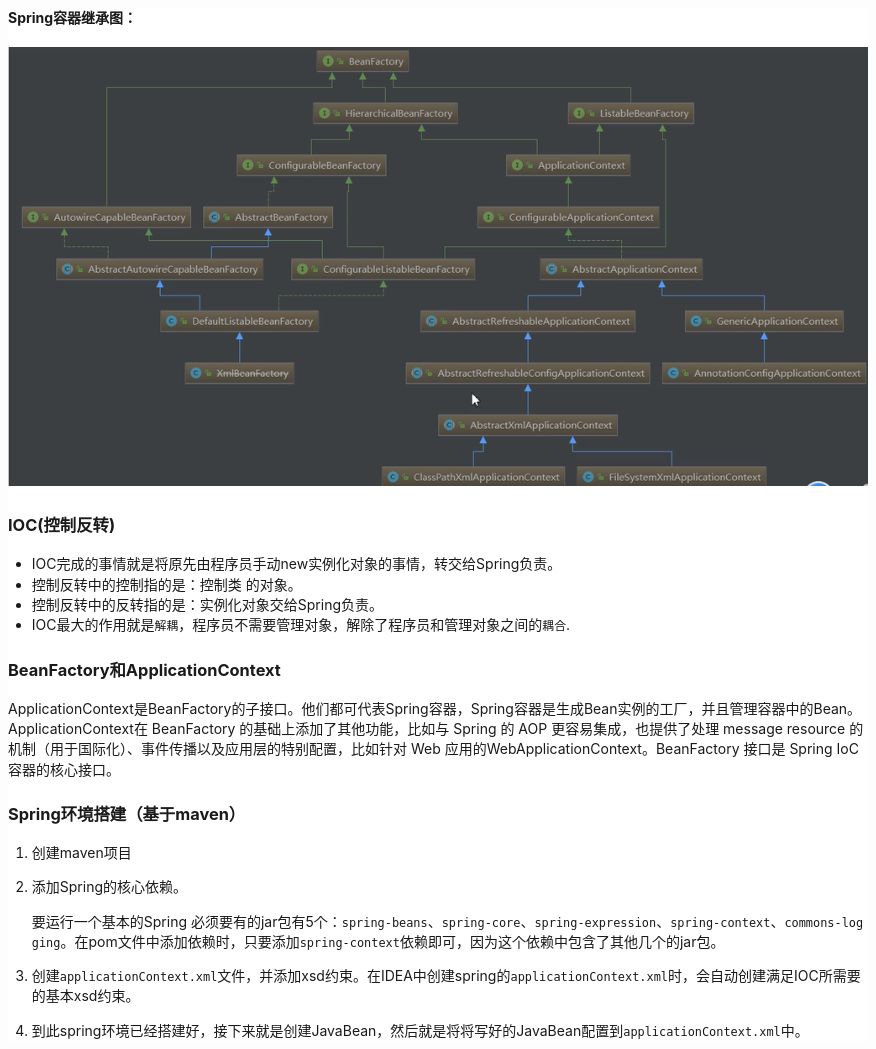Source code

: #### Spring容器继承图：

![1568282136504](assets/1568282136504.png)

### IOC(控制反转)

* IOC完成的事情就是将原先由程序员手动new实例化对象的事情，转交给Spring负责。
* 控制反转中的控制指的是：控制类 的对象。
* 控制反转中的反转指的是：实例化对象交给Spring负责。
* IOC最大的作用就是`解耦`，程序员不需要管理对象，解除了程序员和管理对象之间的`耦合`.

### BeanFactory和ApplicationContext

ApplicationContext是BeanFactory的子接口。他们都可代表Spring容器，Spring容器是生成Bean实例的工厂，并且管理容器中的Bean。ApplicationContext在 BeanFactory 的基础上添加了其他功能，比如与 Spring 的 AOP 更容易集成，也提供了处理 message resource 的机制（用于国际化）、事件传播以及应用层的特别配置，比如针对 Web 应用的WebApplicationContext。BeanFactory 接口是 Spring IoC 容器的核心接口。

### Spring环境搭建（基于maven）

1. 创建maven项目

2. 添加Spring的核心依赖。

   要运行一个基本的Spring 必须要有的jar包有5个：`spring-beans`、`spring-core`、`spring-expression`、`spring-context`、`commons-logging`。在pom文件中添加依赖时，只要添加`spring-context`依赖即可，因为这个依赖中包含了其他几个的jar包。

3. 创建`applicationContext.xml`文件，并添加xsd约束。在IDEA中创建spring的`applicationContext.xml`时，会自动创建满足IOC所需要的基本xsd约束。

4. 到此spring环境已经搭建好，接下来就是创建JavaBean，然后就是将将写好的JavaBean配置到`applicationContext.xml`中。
==
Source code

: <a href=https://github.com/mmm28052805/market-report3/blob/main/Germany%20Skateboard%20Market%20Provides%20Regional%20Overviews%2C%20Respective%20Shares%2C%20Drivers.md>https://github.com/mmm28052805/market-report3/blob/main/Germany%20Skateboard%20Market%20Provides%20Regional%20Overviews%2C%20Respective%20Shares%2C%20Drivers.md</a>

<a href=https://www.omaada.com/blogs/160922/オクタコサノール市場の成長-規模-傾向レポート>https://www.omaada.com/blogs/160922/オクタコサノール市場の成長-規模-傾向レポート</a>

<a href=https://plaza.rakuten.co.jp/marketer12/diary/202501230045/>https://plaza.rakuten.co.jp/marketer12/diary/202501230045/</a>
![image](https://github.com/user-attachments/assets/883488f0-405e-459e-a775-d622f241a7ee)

→ Work order:
Please find the lines in the data that contain the word "assets" and copy them.

→ Solution to the problem:
![1568282136504](assets/1568282136504.png)
![image](https://github.com/user-attachments/assets/883488f0-405e-459e-a775-d622f241a7ee)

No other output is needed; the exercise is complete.